Sacré par un Ours d’or mais aussi par le prix FIPRESCI de la critique internationale, Synonymes repart de Berlin avec un autre titre: c’est le premier film israélien à remporter la récompense suprême berlinoise. Le film sortira en salles en France le 27 mars.
D’un point de vue cinématographique, le choix du jury est assez audacieux. Le film peut paraître déroutant et laisser à distance ceux qui ne rentrent pas dans ce « délire » érudit, allégorique et foutraque. Pourtant, c’est aussi toute sa force: à travers cette épopée romanesque (au sens littéraire du terme) et romantique, Nadav Lapid propose une réflexion sur Israël - qui fera enrager Netanyahu - et un reflet de la France. Il relie affectivement les deux pays avec un triangle amoureux dont les élans et les débats rappellent les films de Godard, Truffaut ou Bertollucci.
Suleiman et Modiano
Synonymes semble être un croisement cinématographique entre un de ces drames burlesques d’Elie Suleiman et une odyssée parisienne de Patrick Modiano. Le film est un mouvement perpétuel, fortement influencé par Blake Edwards, celui des corps comme celui du langage. Apprendre la langue de l’autre pour oublier la sienne et ce qu’elle véhicule.
Dans ce tourbillon de la ville, le réalisateur parvient à faire exister son personnage (Tom Mercier), qui fuit Israël et la guerre, avec son lot de galères pour survivre sans un sou, dans un pays où il ne connaît personne. Il commence en effet le film littéralement à poil, sans rien. C’est un film frontal. Ou le riche côtoie le pauvre, la beauté des âmes coexiste avec la réalité un peu laide, où chacun, pourtant généreux ou aimant, teste ses limites.
Allons enfants de la Patrie !
Mais il réussit surtout à doser subtilement ses déclarations d’amour à la France - tout en s’amusant de ses défauts - et justifier son rejet d’Israël.

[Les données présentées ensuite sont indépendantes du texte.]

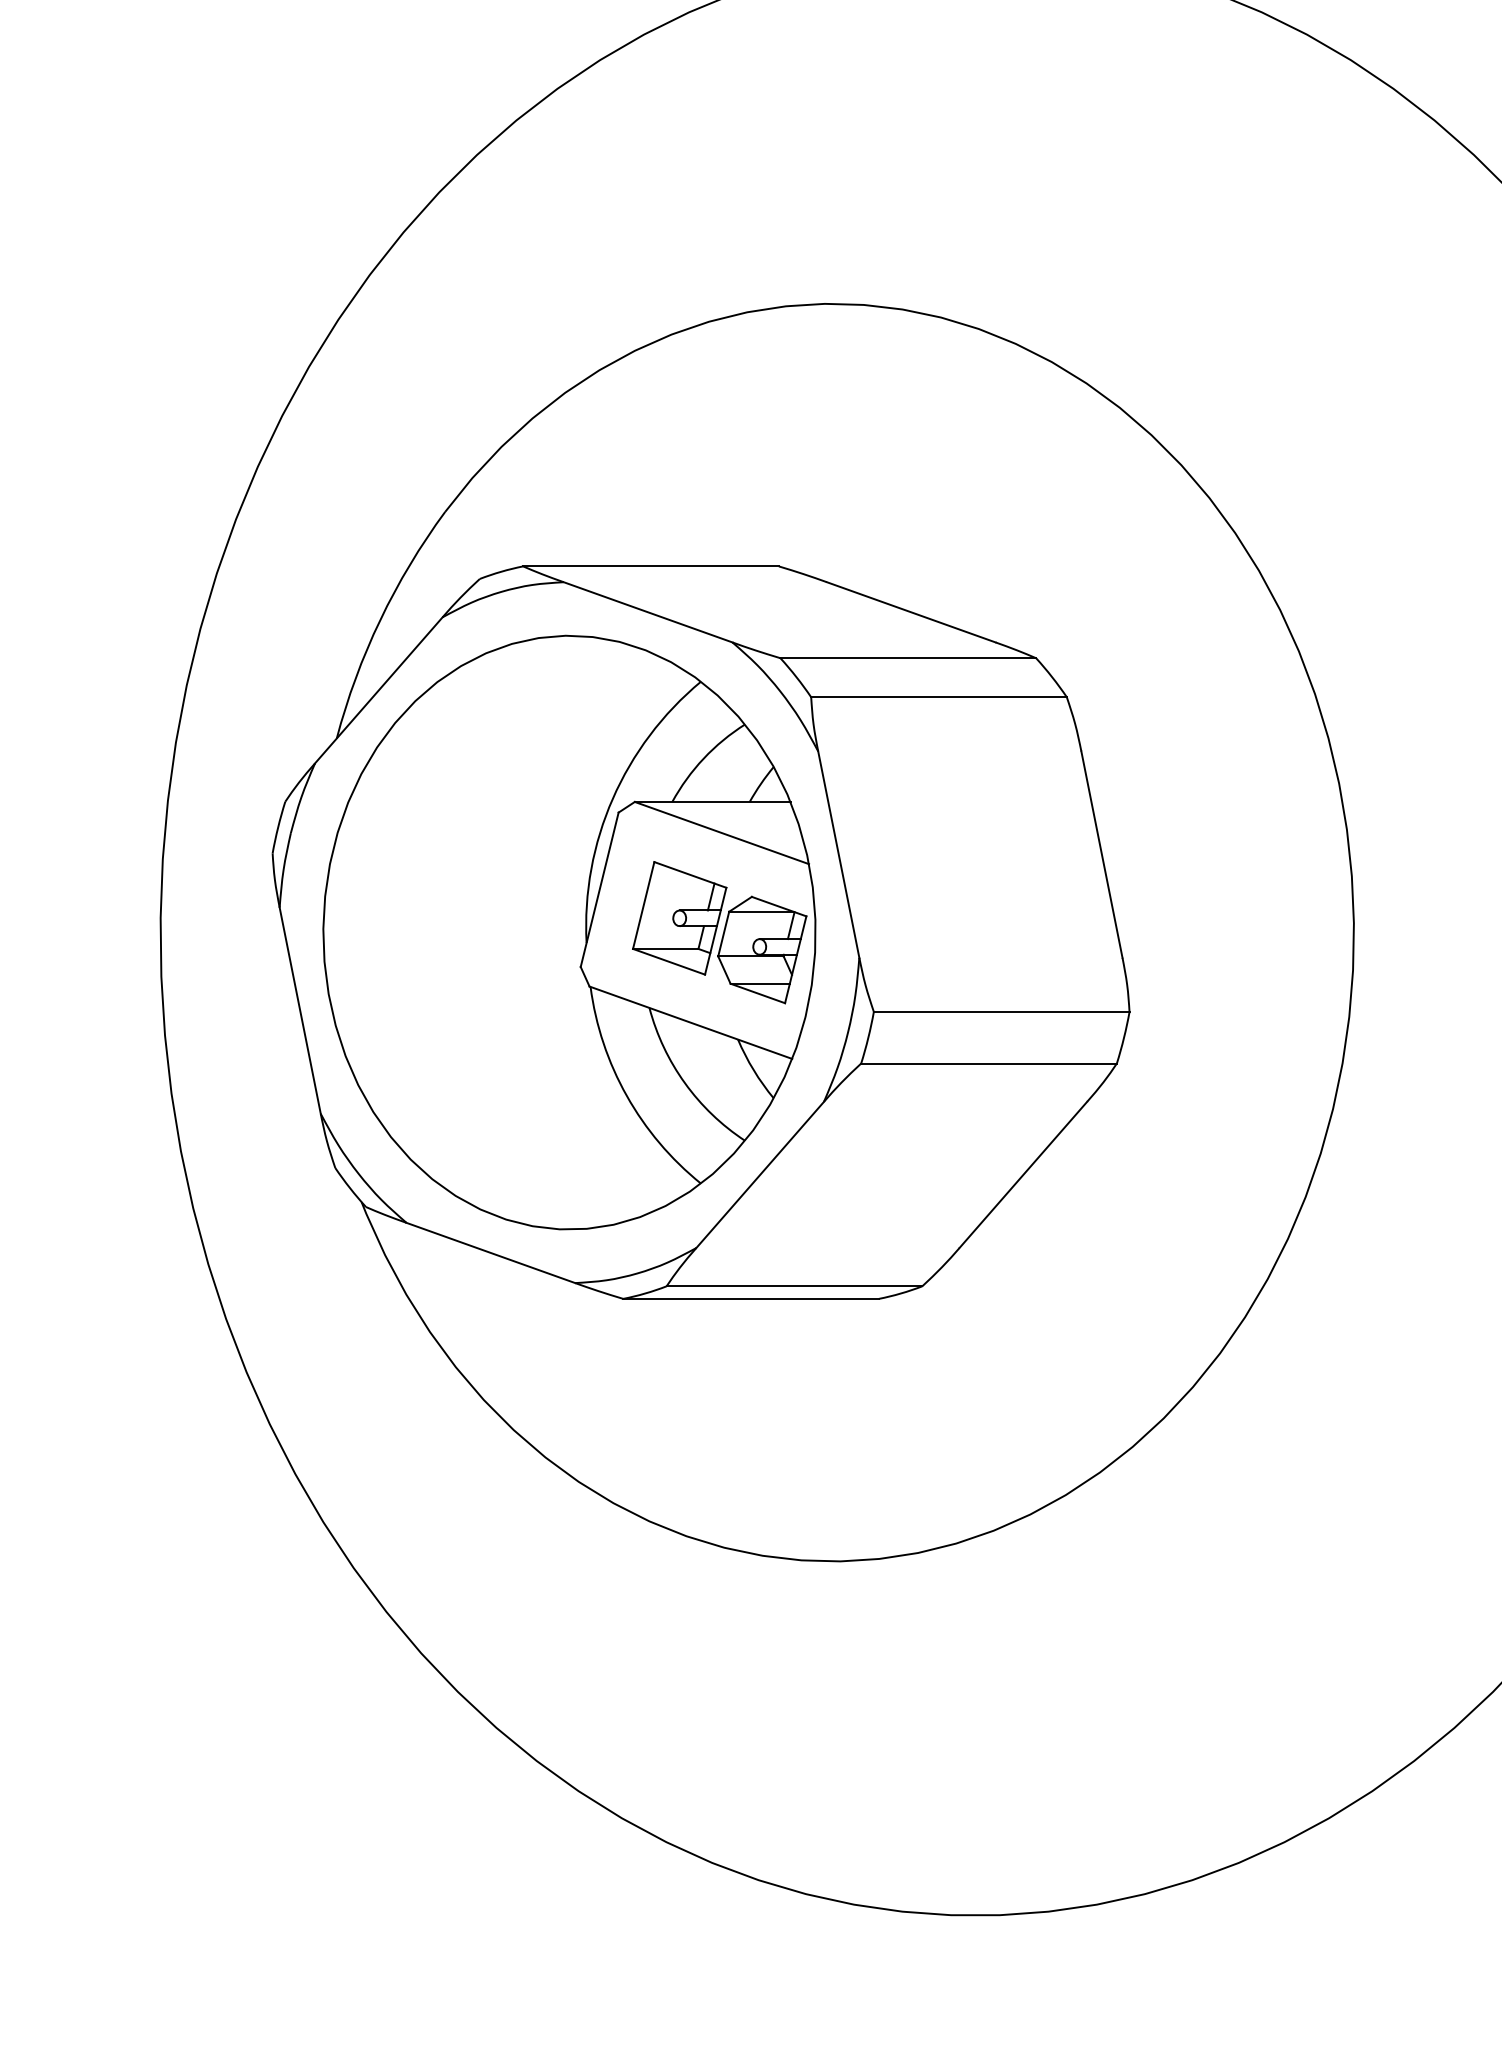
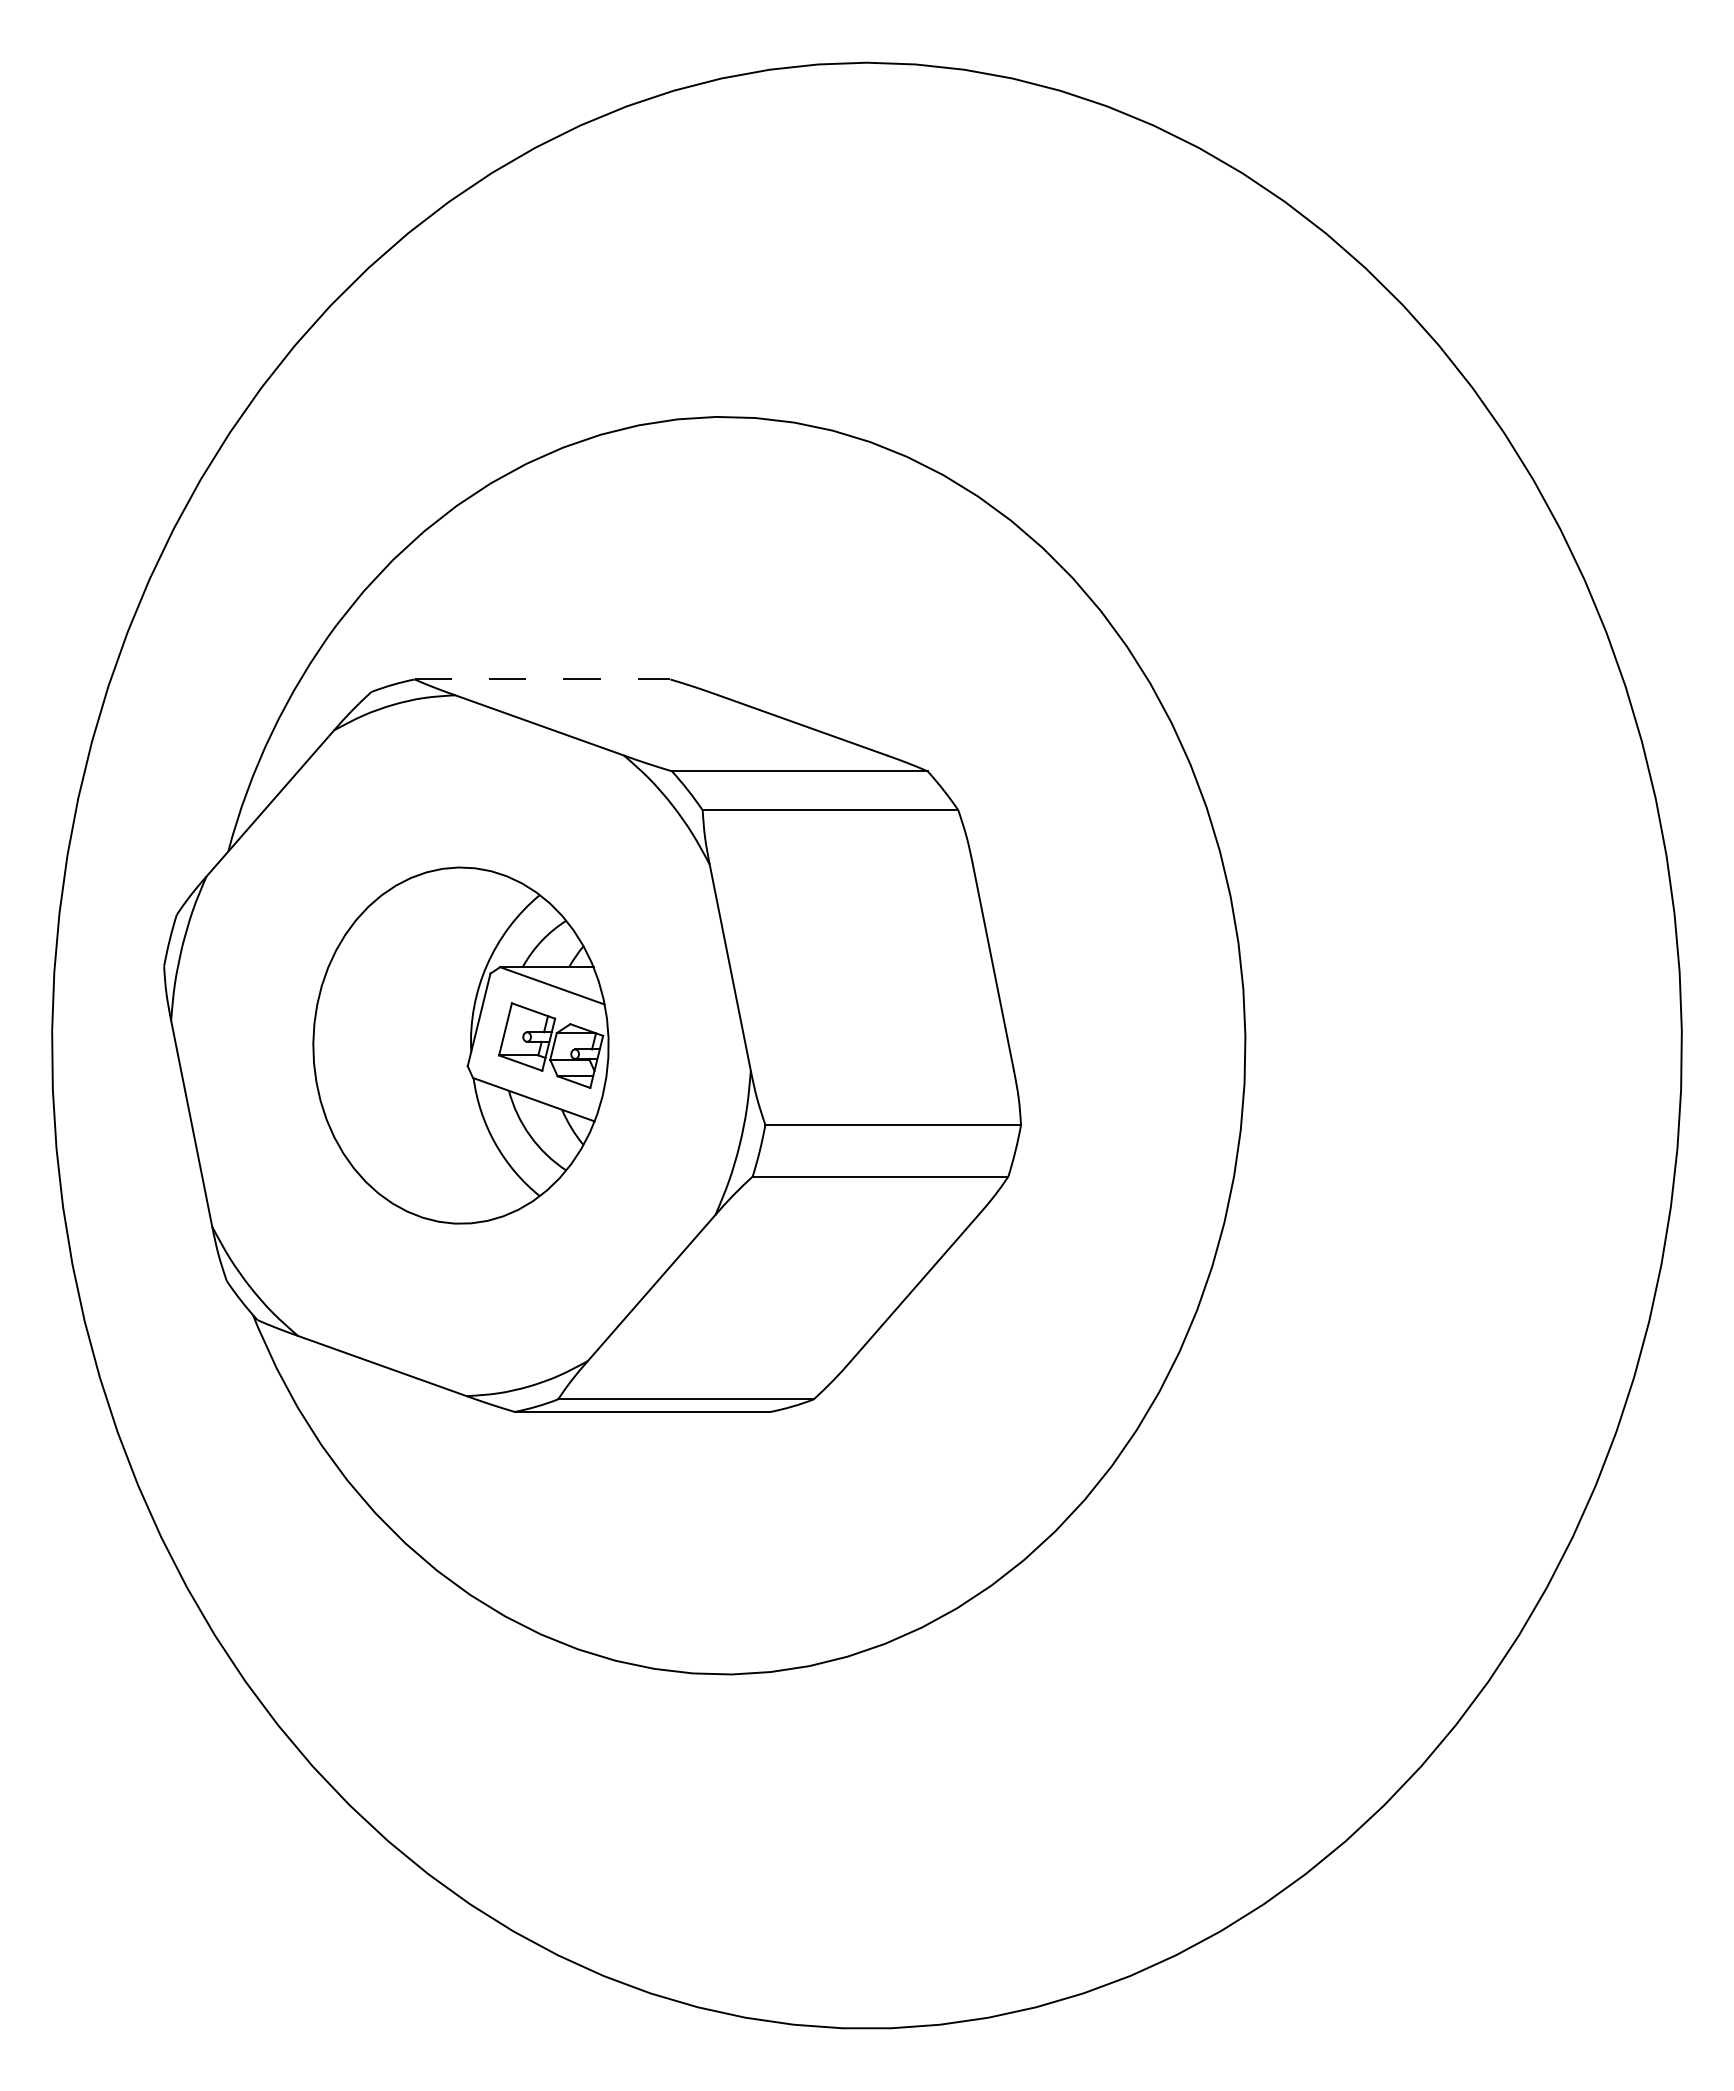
line: (651, 566) -> (542, 679), solid -> dashed
part: (569, 932) -> (460, 1045), size x0.6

Si le film a remporté cet Ours d’or, ce n’est pas sans arrière-pensée politique. Alors que l’antisémitisme ressurgit à découvert en Europe, que l’amalgame avec l’antisionisme n’est toujours pas clair pour beaucoup, Nadav Lapid préfère porter sa charge contre l’Etat, et donc le gouvernement en place. Comme nous l’écrivions lors du bilan de la Berlinale, « le personnage principal trouve une succession de qualificatifs allant d’odieux à fétide » pour définir ce pays qu’il renie.
Voilà pour le recto de l’histoire. Il y a aussi le verso. Cette hymne à cette France laïque, « libre, égalitaire, fraternelle ». On peut croire le propos naïf. Le réalisateur prend quand même une certaine distance, notamment dans ces deux séquences où Léa Drucker, agent prosélyte de la République, assène une propagande sur les valeurs républicaines (si souvent meurtries pourtant) et fait chanter la Marseillaise (on notera l’ironie d’entendre un homme ayant déposé les armes clamer le couplet le plus sanglant de cet hymne patriotique). Nadiv Lapid, en sondant le mystère de la beauté de Paris et en cherchant des réponses à son amour pour la France, tend un miroir flatteur de cette nation à un peuple exigeant, pessimiste et blasé qui aurait tendance à vouloir tout saborder régulièrement. « Tu n’as aucune idée de la chance que tu as d’être Français ! »
Maux croisés
Evidemment, Synonymes n’est pas que ça. C’est absurde et cruel, drôle et mélancolique, fou et triste. Le scénario part dans toutes les directions, suivant un personnage papillonnant dans une ville-lumière trop attirante. Ce n’est pas un film porté par une intrigue ou une quelconque rationalité. Il s’agit d’une expérience cérébrale riche de brillants dialogues (ou monologues quand notre bel israélien soliloque les synonymes qui lui traversent l’esprit). Ces montagnes russes, où nous sommes tentés de préférer les excès d’un fou gogolien à ce trio sage à la « Jules et Jim », où nous sommes séduit par l’extrémisme de certaines séquences (la première séance photo humiliante) et frustrés par d’autres qui n’ont pas cette fulgurance.
C’est un Ours qui plaide pour le temps libre et la poésie, pour la paix et l’amour, la lâcheté et le courage. Le film est une allégorie où mythes (Hector dans L’illiade), contes et anecdotes (du grand-père yiddish aux faits d’armes sur le plateau du Golan) se croisent dans une épopée cinématographique très singulière, séduisante et aérienne, loin d’un cinéma formaté. Un mélange d’Eros et de colère, avec un Apollon défiant Mars. Une histoire d’amour absolu et d’amitié inconditionnelle, après avoir survécu à la trahison et la séparation. « C’est beau, comme l’Antique ».